Хозяин принялся раскладывать товар, приговаривая:
— Наконечники для стрел… Нынче спрашивают кинжалы… Ими-то в толпе сподручнее орудовать.
Стрелок взял один из наконечников, осмотрел и склонился к хозяину.
— Мне особые стрелы нужны, — произнес он негромко. — С какими на оборотня выйти не страшно.
Хозяин остро взглянул на него, и Плясунья заметила, как губы Оружейника дрогнули в улыбке. Он поспешно, хотя и не нарушая законов учтивости, принял деньги от северян и отдал кинжалы. Затем торопливо затворил дверь и, сияя, обернулся к Стрелку:
— Наконец-то! Где ты пропадал? Я уж думал — схватили.
— Схватили — так казнили бы на городской площади, — откликнулся Стрелок.
— Что же вестей не подавал? В город приходить не решался?
Стрелок только улыбнулся на это предположение.
— Бродил по селениям, смотрел, что творится.
— Много увидел? — полюбопытствовал хозяин.
— Достаточно, — неопределенно отозвался Стрелок, но хозяин, по-видимому, остался доволен ответом.
Он запер лавку и повел гостей на второй этаж, в жилые комнаты.
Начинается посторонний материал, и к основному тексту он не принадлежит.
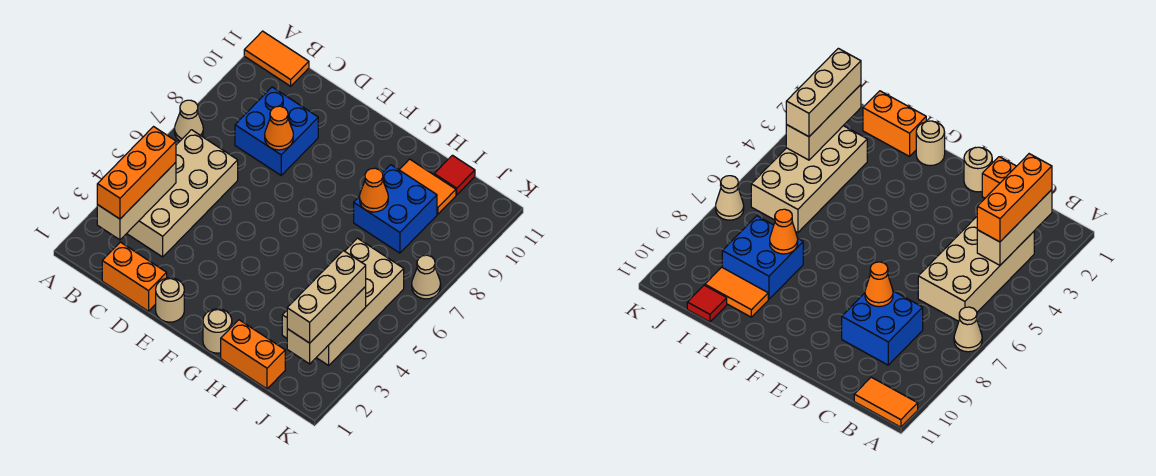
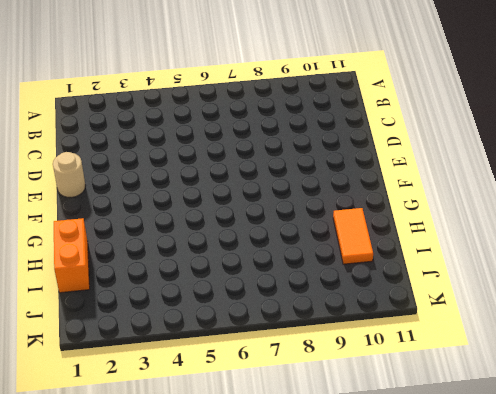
none -> tan 1x1 cone [174,100,203,141]
none -> orange 1x2 tile [244,31,309,86]
none -> tan 2x4 brick [127,130,238,257]

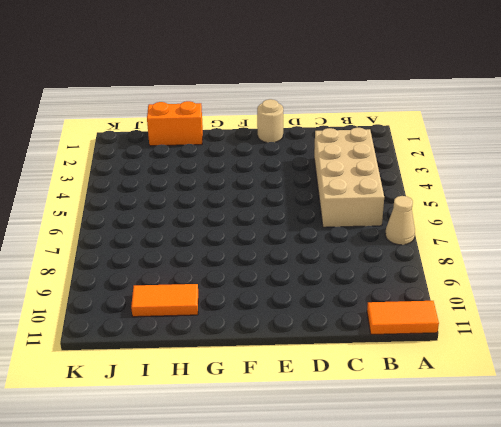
none -> orange 1x2 brick [102,242,167,311]
none -> blue 2x2 brick [235,87,318,175]
none -> tan 1x1 round brick [203,309,232,353]

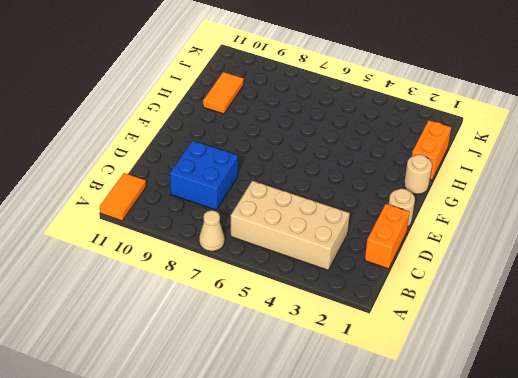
none -> blue 2x2 brick [354,165,437,253]
none -> tan 2x4 brick [282,238,404,365]
none -> red 1x1 tile [434,155,475,195]

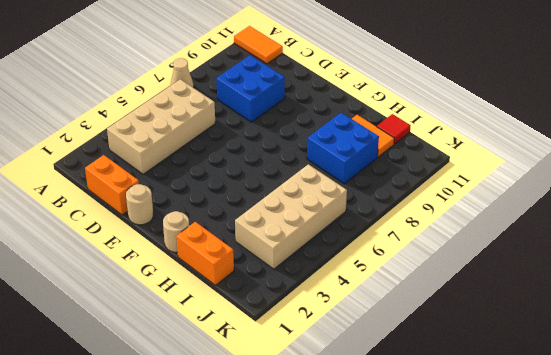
none -> tan 1x1 cone [412,255,441,299]
none -> tan 1x3 brick [97,162,176,240]
none -> orange 1x1 cone [265,106,293,150]

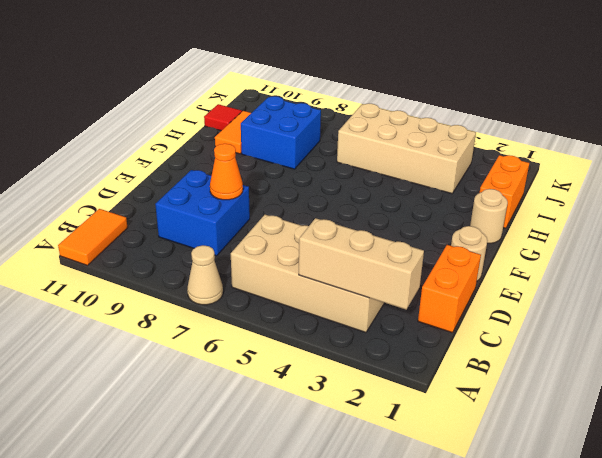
none -> tan 1x1 cone [412,255,441,299]
none -> orange 1x1 cone [359,168,388,212]
none -> tan 1x3 brick [287,287,366,364]

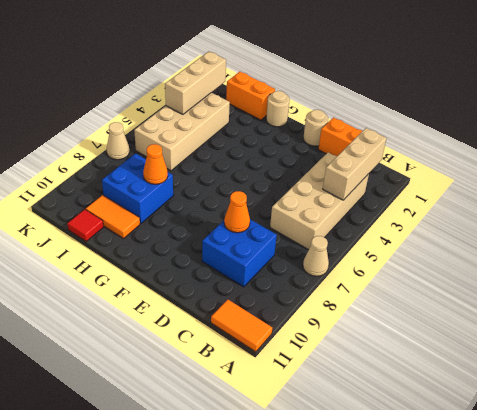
none -> orange 1x3 brick [97,127,176,219]
none -> tan 1x3 brick [287,251,366,343]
Оружейник не бедствовал, и дом его, по городским меркам весьма скромный, показался бродячим актерам настоящим дворцом. Хозяин проводил их в трапезную — просторную комнату с двумя окнами. Цветные стекла отбрасывали веселые блики на стол, резные лари с посудой, на два скрещенных меча, висевших на стене, — изделия рук отца нынешнего Оружейника. Места за столом хватило всем: он был рассчитан на большую семью.
— Гильда! — позвал хозяин. — Позаботься о гостях.
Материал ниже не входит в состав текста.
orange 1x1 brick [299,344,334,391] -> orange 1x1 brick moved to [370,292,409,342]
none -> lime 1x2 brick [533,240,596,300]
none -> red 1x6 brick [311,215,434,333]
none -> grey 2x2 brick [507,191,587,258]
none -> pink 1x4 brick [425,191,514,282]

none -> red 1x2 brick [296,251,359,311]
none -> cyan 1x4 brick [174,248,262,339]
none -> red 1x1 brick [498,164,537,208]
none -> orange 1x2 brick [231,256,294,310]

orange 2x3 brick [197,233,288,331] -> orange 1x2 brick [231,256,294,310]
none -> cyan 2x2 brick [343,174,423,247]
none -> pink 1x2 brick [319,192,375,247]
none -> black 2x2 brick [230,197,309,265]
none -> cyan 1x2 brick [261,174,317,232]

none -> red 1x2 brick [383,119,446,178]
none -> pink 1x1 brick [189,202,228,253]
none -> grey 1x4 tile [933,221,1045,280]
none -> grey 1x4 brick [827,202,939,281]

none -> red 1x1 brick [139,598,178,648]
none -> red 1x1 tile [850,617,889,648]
Сыновей у Оружейника не было — этим, возможно, и объяснялась его привязанность к Стрелку. Четыре дочери вышли замуж и жили своими домами. Только младшая, Гильда, еще оставалась с отцом. Стрелок нередко задумывался, каким пустым и мрачным станет этот дом, если спокойная, улыбчивая Гильда его покинет.
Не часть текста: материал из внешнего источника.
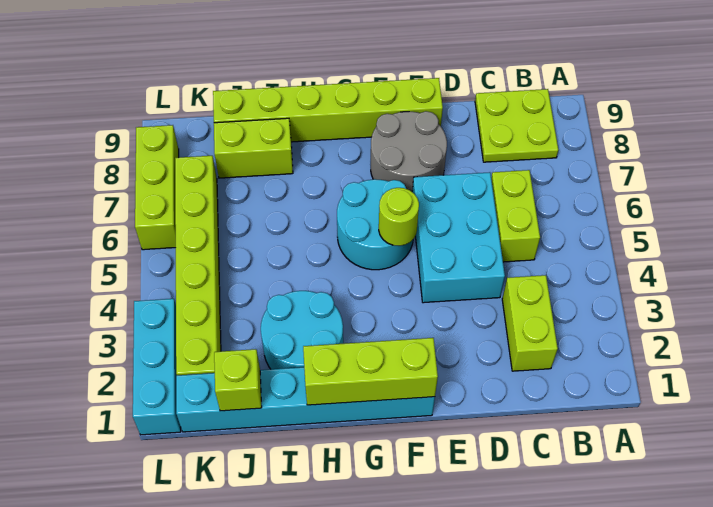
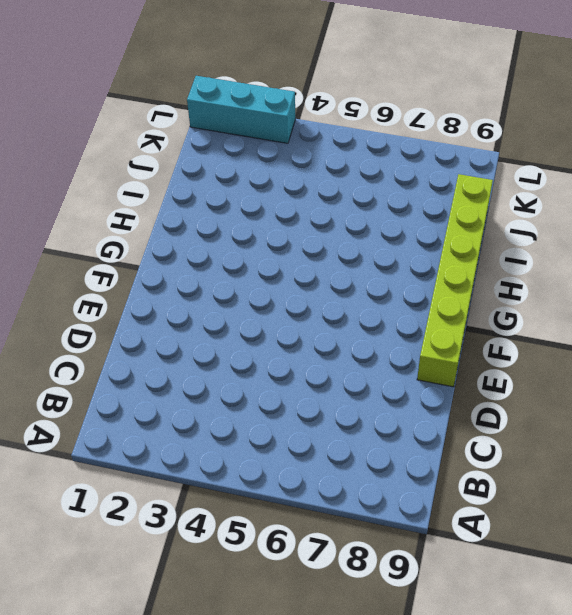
none -> lime 2x2 plate [475,89,558,162]
none -> lime 1x2 brick [502,275,558,371]
none -> lime 1x2 brick [491,170,540,262]

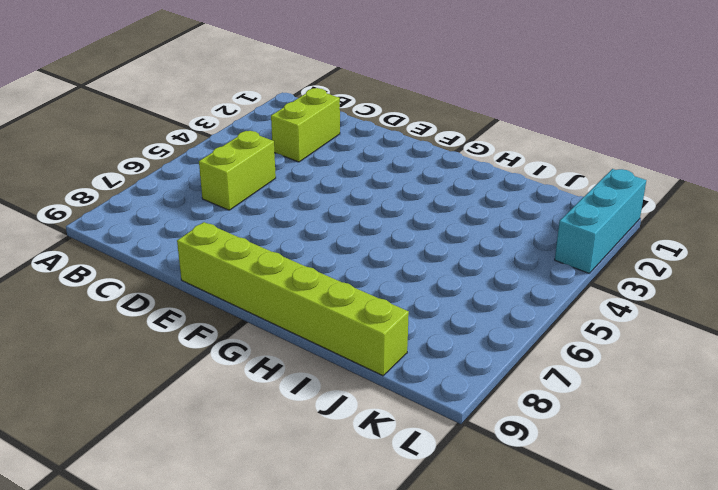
none -> lime 2x2 plate [475,89,558,162]
none -> cyan 2x3 brick [412,172,505,303]
none -> grey 2x2 round brick [371,111,447,192]

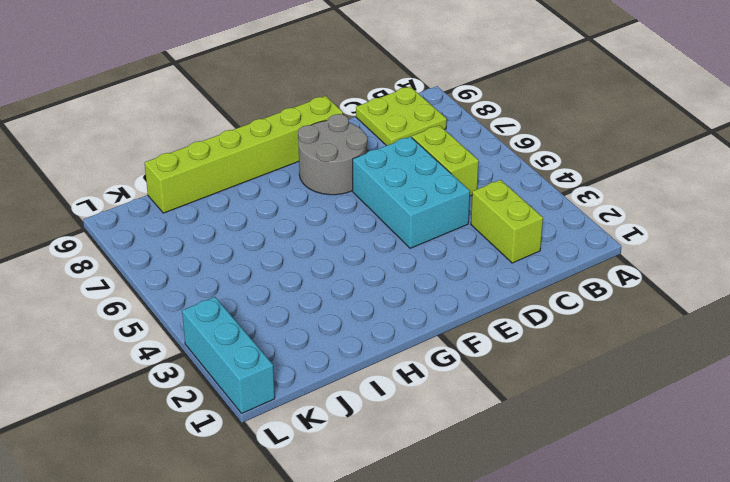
none -> cyan 1x6 brick [176,367,435,432]
none -> cyan 2x2 round brick [337,179,413,270]
none -> cyan 2x2 round brick [261,291,343,369]

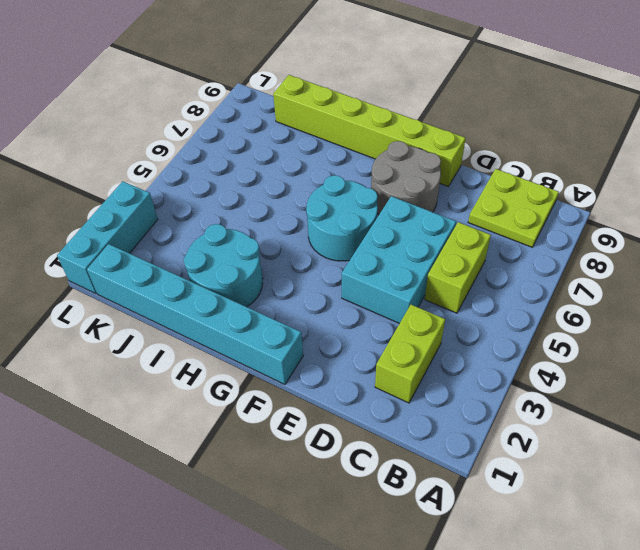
none -> lime 1x2 brick [214,118,293,178]
none -> lime 1x6 brick [175,156,221,375]
none -> lime 1x3 brick [135,125,179,250]

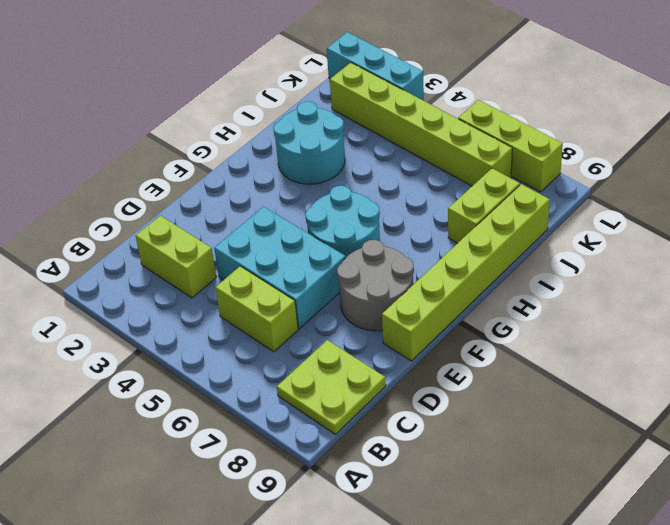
none -> cyan 1x6 brick [176,367,435,432]
none -> lime 1x3 brick [303,338,438,405]
none -> lime 1x1 round brick [379,188,419,246]

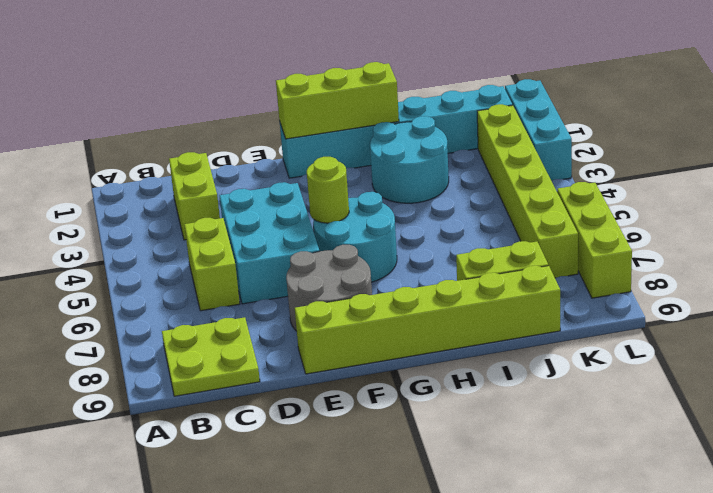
none -> lime 1x1 brick [214,349,262,411]

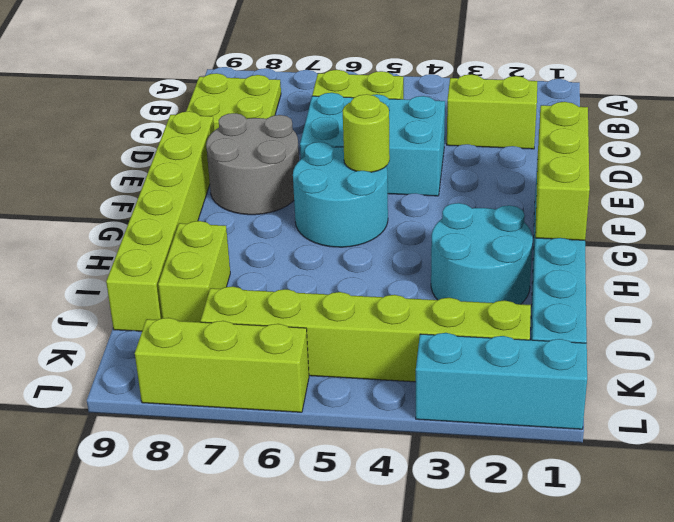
none -> lime 1x1 brick [214,349,262,411]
Она появилась на пороге, держа в руках поднос, уставленный кружками с дымящимся вином, приветливо поздоровалась и не просто поставила поднос на стол, а сама подала каждому гостю кружку, из рук в руки, ритуал, соблюдавшийся в доме Оружейника много лет. Кто будет исполнять его, если Гильда уйдет?
Стрелок догадывался, что, пожелай он взять Гильду в жены и поселиться здесь, отказа бы у ее отца не встретил. Но к Гильде он относился как к младшей сестре.
Сама Гильда — крупная, чуть медлительная в движениях девушка, с двумя длинными черными косами — отличалась таким спокойным и безмятежным нравом, что к ней слова «сердечный трепет» и применить-то нельзя было. Это заставляло отца тревожиться, найдет ли она себе мужа. Гильду этот вопрос не занимал. Глядя, как уверенно, плавно движется она по комнате — расставляет тарелки, нарезает крупными ломтями хлеб и окорок, разводит огонь в очаге, — можно было догадаться, что таким же образом она мечтает провести всю жизнь. Хлопотать по дому, расписывать глиняную посуду — это было любимым ее занятием. Стрелок видел, каким сосредоточенным становилось ее простодушное лицо, стоило Гильде взять в руки кисть, какие точные движения совершали мягкие белые пальцы. Какие диковинные цветы и животные появлялись, превращая глиняные горшки и кувшины в драгоценные сосуды. Когда обед подавали в посуде, расписанной Гильдой, он казался вдвое вкуснее.
Невозможно было представить, чтобы Гильда оставила свой дом, посуду и краски. «Если она и выйдет замуж, — посмеивался Стрелок, — так одним способом. Распахнется дверь, кто-то израненный ввалится в дом, рухнет на пол и взмолится: «Пить!» Пока он будет болен, Гильда позаботится о нем. А когда поправится… Если не окажется последним глупцом, останется здесь на всю жизнь».